Un certo ridimensionamento dell’Obama Care, ad esempio, potrà essere effettuato per via amministrativa, mentre per superare l’opposizione all’abrogazione della legge servirebbe una maggioranza di 60 senatori, su cui il partito repubblicano non può contare. L’assistenza sanitaria, inoltre, ha avuto in questi anni copertura anche a livello statale, livello su cui il presidente non può avere il controllo. Anche la politica economica e in particolare fiscale dipenderà dalle maggioranze che Trump riuscirà a convincere nelle sedi parlamentari, atteso che non tutti i repubblicani potrebbero condividere la stessa strategia di tagli alla spesa pubblica federale e di deregolamentazione. È presumibile che la nuova presidenza si batterà per invertire il ruolo assunto dagli Stati Uniti nella lotta al cambiamento climatico. E nonostante il paese sia vincolato all’accordo di Parigi per almeno quattro anni, la usuale assenza di sanzioni per l’infrazione degli obblighi assunti a livello internazionale in materia ambientale potrà permettere al nuovo presidente di sentirsi sostanzialmente svincolato. Con un possibile effetto a catena che potrebbe indurre anche altri Stati, come l’India, a non rispettare i tetti di emissione stabiliti, con conseguenze che potrebbero coinvolgere l’equilibrio climatico e ambientale dell’intero pianeta.

L’intenzione di ridimensionare la portata del right to abortion si collega strettamente alla nomina del prossimo giudice della Corte Suprema che il nuovo presidente proporrà al Senato. Da questo punto di vista, Trump si è comportato in maniera del tutto inusuale durante la campagna elettorale, divulgando due liste di possibili nomi per un totale di ventuno possibili candidati al seggio che fu di Antonin Scalia. L’unica certezza, al riguardo, è che Trump proporrà figure dalla solida e chiara judicial philosophy conservatrice, forte di un Senato a maggioranza repubblicana. E la possibile sostituzione di altri due giudici, questa volta d’impostazione liberale, come Ruth Bader Ginsburg (di 83 anni) e Stephen Breyer (di 78), potrebbe offrire al presidente la possibilità di formare una Corte dal solido e duraturo impianto conservatore. Neppure in questo caso potrà però esagerare, vista la possibilità di opposizione democratica all’interno di un Senato che – come visto – non vede una decisa maggioranza di esponenti repubblicani.
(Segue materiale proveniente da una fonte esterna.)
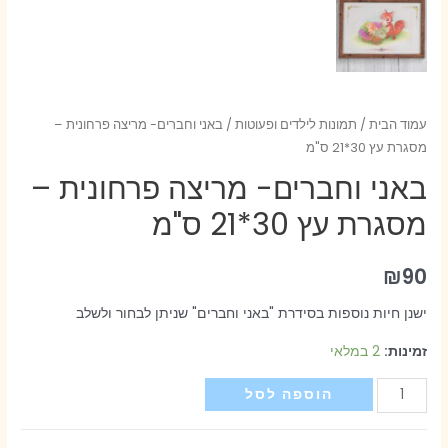
עמוד הבית
/
תמונות לילדים ופעוטות
/ באני וחברים- מריצה פרחונית –
מסגרת עץ 30*21 ס"מ
באני וחברים- מריצה פרחונית –
מסגרת עץ 30*21 ס"מ
₪
90
ישנן חיות נוספות בסידרת "באני וחברים" שניתן לבחור ולשלב
זמינות:
2 במלאי
כמות
הוספה לסל
של
באני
Per quanto detto, non considero un’opzione antidemocratica quella che fonda l’auspicio che il nuovo presidente non voglia o non riesca a realizzare l’agenda elettorale su cui pure ha vinto le elezioni. La maggioranza repubblicana, sia alla Camera dei Rappresentanti che al Senato, potrebbe non essere così coesa nei confronti di un presidente che, anche all’interno del suo partito, non ha convinto tutti gli aderenti e ne ha espressamente deluso qualcuno. E anche una rinnovata Corte Suprema dovrebbe avere l’autorevolezza per porsi come efficace contrappeso nei confronti di normative lesive dei diritti civili conquistati. La profondità e la rilevanza del mutamento di rotta annunciato da Donald Trump potrebbero altrimenti avere conseguenze considerevoli sia per gli Stati Uniti che per il resto del mondo.